Передерий с аппетитом откусил кусок бутерброда и запил его очень сладким чаем, отхлебнув из огромной личной кружки. Круглые очки его при этом запотели. Сняв их и протирая носовым платком, он продолжил лекцию:

– Пелагический трал устроен совсем по‑другому. Его название происходит от слова «пелагиаль», что означает – толща воды. Этот трал – из толстой капроновой сети, иногда довольно сложного покроя. Для лова мелкой рыбы, такой, как мойва, внутрь этой сети вставляется другая, более частая сетка – «рубашка». Рубашка намного меньше самого трала. Казалось бы, рыба может ее запросто обогнуть и уйти сквозь широкие ячейки основной сети. Но специальные исследования показали, что даже очень разреженная сеть так баламутит воду, что рыба воспринимает ее как сплошную стену, пугается, сбивается к центру и, в итоге, попадает прямиком в рубашку.
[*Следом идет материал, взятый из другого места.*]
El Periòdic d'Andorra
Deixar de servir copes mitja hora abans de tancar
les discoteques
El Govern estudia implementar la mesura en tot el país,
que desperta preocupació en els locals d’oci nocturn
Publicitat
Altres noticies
Егор удивленно покачал головой: «Надо же!»

Передерий по очереди поднес протертые линзы вплотную к близоруким глазам, проверяя чистоту стекол, вернул очки на переносицу и продолжил:

– Чтобы все это хозяйство не запуталось и раскрылось, как надо, по верхней подборе трала привязаны поплавки, или кухтыли, а по нижней – грузила. Кухтыли тянут вверх, грузила – вниз, и так обеспечивается вертикальное раскрытие трала. А по горизонтали трал раскрывают доски – две пластины по бокам трала. Они работают, как крылья, и под действием встречного потока воды разъезжаются в стороны, растягивая трал далеко по бокам от судна.
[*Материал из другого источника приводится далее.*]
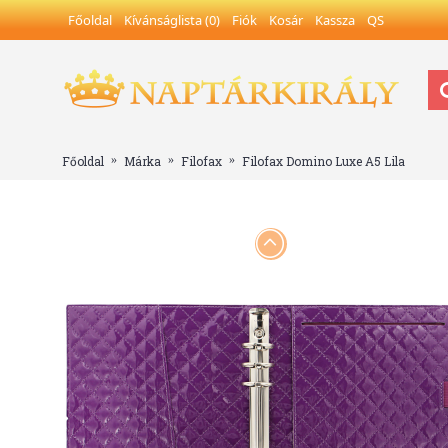
Főoldal
Kívánságlista (
0
)
Fiók
Kosár
Kassza
QS
Főoldal
Márka
Filofax
Filofax Domino Luxe A5 Lila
В стремлении объяснить процесс раскрытия трала как можно нагляднее, Передерий развел в стороны пухлые ладони с растопыренными пальцами и стал похож на персонажа картины Репина «Охотники на привале».

– Тросы, на которых тащат трал, называются «ваера́». Глубина, на которой он идет, может регулироваться как скоростью хода судна, так и длиной ваеро́в, выматываемых с лебедок. И правильно соотнести все это, управляя одновременно рулями, двигателем и лебедками и ориентируясь по эхолотам – целое искусство! Можно же запросто и мимо косяка протралить, хотя, казалось бы, он – вот он! Тем более, трал‑то вон насколько отстает от судна! Попробуй, пойми, где он там сзади мотыляется! Если улов большой, то перед тем, как вытаскивать на палубу всю эту массу рыбы, в трале‑то ее бывает шестьдесят тонн и больше, к ваерам для поддержки добавляют особо прочные тросы – «понедельники».

 

После такой лекции Егор теперь, услышав в рубке распоряжение капитана о «понедельниках», сразу смекнул, что трал ожидается знатный, многотонный и что именно надежда на удачную рыбалку как раз и вызвала ту широкую улыбку на лице «майора».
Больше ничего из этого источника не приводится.